The solutions include reinstalling Leopard with the Archive & Install method, or using the Terminal to zap the offending system extender. But that’s mostly a case of closing the barn door after the cows have departed. The real solution is just to remove your third party system goodies before you install Leopard. Some of these utilities have uninstallers. Others, mostly the ones that fiddle with Mac OS X’s hidden settings, such as TinkerTool, include the capability of restoring your system to its default settings, and you should definitely take that step if you don’t find an obvious removal method of the software itself. That is, besides just throwing out the application, of course.

Either way, that should remove the the most obvious threat of a startup failure. So the headline for that article from O’Grady and Morgenstern is not just misleading, but dead wrong except in cases where you forgot to remove the third-party system enhancement.

In fact, other than defective hardware or a corrupted hard drive, you can probably blame most Mac OS X update troubles on a system that’s been manipulated via Terminal trickery, or by adding a third-party toy. It’s a word to the wise, and should be considered before you throw caution to the wind and proceed with your installation as if nothing could possibly go wrong.

To be sure, Apple has clearly tested Leopard installations on all of their hardware, so they do — or at least should — know all about the potential downsides. In saying that, the two Leopard installations I performed for a client this weekend were simple upgrades. Nothing special, because I knew he hadn’t done any nasty things to his operating system’s guts. As I expected, it was flawless in every respect, as I suspect most Leopard installations of that sort will be.

The other concerns I have concern the recent instructions about installing Leopard on unsupported hardware. Yes, perhaps your Power Mac with a pair of 800MHz processors will work as well or better than a single 867MHz chip after you install Leopard. But for whatever reason — and certainly selling new hardware has to be a part of it — Apple chose that specific line of demarcation.

If you dare to cross it in some fashion, such as accessing that Mac’s startup drive via FireWire Target Disk mode from a Mac that’s certified for Leopard, the installation may succeed without any problems. If the specs of that Mac are close enough to the minimum requirements — and you have lots of RAM available — you maybe perfectly happy with your Mac’s performance. Indeed, for most of you, and my own experience bears this out, Leopard is quite a slick and snappy beast.

But what happens when Apple releases the inevitable slew of system updates. For example, Login & Keychain Update 1.0 appeared the day after Leopard’s official release. I’ve little doubt that those updates will show up in the Software Update screen on one of those officially unsupported Macs. However, when you try to run the installer, don’t be surprised if you get the message that the hardware isn’t compatible.

So what do you do then? Why of course you can probably return to the method you used to induce installation in the first place, and do all your updates manually as they show up, by downloading the files direct from Apple. I suppose that clever scheme will succeed in most cases, so perhaps there’s nothing to worry about.

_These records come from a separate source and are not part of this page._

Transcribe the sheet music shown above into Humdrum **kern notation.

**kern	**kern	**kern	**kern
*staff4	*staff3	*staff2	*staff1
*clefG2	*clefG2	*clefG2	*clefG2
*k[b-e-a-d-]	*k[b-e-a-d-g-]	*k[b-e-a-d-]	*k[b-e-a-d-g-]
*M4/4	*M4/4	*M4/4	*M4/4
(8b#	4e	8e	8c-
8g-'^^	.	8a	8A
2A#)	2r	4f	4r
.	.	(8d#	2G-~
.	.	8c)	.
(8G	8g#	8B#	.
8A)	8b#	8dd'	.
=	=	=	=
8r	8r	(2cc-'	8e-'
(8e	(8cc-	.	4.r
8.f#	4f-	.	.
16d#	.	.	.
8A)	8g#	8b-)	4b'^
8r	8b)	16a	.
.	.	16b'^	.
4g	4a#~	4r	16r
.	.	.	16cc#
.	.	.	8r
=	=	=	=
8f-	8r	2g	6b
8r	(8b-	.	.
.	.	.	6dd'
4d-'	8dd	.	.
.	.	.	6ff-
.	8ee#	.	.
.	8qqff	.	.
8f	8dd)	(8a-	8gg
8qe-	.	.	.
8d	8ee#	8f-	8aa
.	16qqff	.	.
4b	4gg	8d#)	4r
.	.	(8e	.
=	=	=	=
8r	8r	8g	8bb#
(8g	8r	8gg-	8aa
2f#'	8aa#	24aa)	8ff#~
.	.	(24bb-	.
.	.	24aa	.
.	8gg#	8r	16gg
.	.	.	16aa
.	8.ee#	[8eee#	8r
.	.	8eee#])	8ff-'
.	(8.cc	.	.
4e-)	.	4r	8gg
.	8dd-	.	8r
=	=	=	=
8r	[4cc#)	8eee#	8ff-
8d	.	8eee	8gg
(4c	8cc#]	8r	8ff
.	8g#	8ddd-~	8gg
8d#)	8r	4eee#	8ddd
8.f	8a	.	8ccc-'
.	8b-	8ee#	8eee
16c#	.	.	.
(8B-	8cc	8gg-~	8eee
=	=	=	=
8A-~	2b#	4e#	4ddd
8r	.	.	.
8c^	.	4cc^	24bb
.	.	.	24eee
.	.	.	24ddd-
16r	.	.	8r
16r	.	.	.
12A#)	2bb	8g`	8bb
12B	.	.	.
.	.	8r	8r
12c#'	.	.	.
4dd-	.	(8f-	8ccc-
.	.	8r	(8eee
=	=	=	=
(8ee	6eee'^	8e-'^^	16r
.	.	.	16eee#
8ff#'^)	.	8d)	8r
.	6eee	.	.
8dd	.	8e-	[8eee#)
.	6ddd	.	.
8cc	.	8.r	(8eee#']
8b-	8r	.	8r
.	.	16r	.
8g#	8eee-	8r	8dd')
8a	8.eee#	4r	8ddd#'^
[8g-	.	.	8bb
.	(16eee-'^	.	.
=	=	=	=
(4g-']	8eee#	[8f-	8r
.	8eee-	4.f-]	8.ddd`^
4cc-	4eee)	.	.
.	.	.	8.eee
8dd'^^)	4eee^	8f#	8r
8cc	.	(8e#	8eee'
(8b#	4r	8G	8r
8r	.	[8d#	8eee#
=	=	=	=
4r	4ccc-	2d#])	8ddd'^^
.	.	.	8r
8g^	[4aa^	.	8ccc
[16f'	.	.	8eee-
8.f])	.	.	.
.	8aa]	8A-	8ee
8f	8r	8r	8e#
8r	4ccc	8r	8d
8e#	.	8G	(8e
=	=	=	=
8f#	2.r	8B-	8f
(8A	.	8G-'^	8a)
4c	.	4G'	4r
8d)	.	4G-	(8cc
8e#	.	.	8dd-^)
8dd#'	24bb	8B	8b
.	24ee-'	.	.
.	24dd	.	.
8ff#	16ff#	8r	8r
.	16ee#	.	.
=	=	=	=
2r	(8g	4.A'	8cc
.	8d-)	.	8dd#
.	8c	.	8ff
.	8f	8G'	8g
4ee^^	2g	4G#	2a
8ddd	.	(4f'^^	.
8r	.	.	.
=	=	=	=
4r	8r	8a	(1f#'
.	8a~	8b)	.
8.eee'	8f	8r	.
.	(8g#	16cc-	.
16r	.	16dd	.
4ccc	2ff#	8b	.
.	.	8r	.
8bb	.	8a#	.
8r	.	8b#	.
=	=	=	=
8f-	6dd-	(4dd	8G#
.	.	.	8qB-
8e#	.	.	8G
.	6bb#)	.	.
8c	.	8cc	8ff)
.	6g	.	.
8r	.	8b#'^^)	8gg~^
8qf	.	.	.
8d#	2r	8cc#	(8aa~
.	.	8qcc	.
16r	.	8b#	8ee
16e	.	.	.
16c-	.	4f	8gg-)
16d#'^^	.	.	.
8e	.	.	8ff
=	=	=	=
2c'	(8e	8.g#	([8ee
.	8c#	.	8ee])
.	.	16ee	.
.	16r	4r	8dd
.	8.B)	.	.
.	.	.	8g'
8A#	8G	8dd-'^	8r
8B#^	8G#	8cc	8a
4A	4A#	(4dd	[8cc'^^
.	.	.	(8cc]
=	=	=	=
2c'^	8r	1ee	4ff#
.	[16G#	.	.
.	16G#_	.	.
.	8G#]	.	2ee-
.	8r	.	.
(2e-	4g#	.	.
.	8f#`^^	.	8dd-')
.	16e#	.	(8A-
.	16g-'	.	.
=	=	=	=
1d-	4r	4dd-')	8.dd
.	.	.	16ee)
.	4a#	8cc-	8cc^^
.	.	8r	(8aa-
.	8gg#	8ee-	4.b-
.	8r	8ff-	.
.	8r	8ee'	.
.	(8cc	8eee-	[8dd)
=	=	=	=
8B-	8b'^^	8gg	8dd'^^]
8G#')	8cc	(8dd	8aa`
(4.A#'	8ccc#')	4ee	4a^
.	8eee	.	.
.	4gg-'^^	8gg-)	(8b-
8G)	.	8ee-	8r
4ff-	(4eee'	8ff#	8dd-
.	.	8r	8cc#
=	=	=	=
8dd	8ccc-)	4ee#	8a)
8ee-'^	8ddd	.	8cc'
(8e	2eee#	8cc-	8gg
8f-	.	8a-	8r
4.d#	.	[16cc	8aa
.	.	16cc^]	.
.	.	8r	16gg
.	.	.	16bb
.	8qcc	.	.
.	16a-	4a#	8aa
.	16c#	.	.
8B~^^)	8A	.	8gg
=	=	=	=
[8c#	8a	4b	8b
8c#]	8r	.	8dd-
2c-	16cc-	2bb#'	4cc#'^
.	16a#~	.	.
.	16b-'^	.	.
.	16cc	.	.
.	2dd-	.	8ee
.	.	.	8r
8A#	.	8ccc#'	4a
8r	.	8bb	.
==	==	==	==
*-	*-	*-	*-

But what if the Mac you used to force the original installation is not available? What if you just borrowed it from a friend to get Leopard to work on your aging Mac? What if that update fixes a critical system bug and you try to beg your friend to use his machine again, only to find he’s on a one-month vacation in Spain?

Yes, some folks will delight in telling you how to do things that you’re not supposed to be able to do. But if you depend on your Mac for your business, I would be extremely cautious about whose advice you listen to. If something goes wrong, it’s not as if you can make them pay you for the lost production.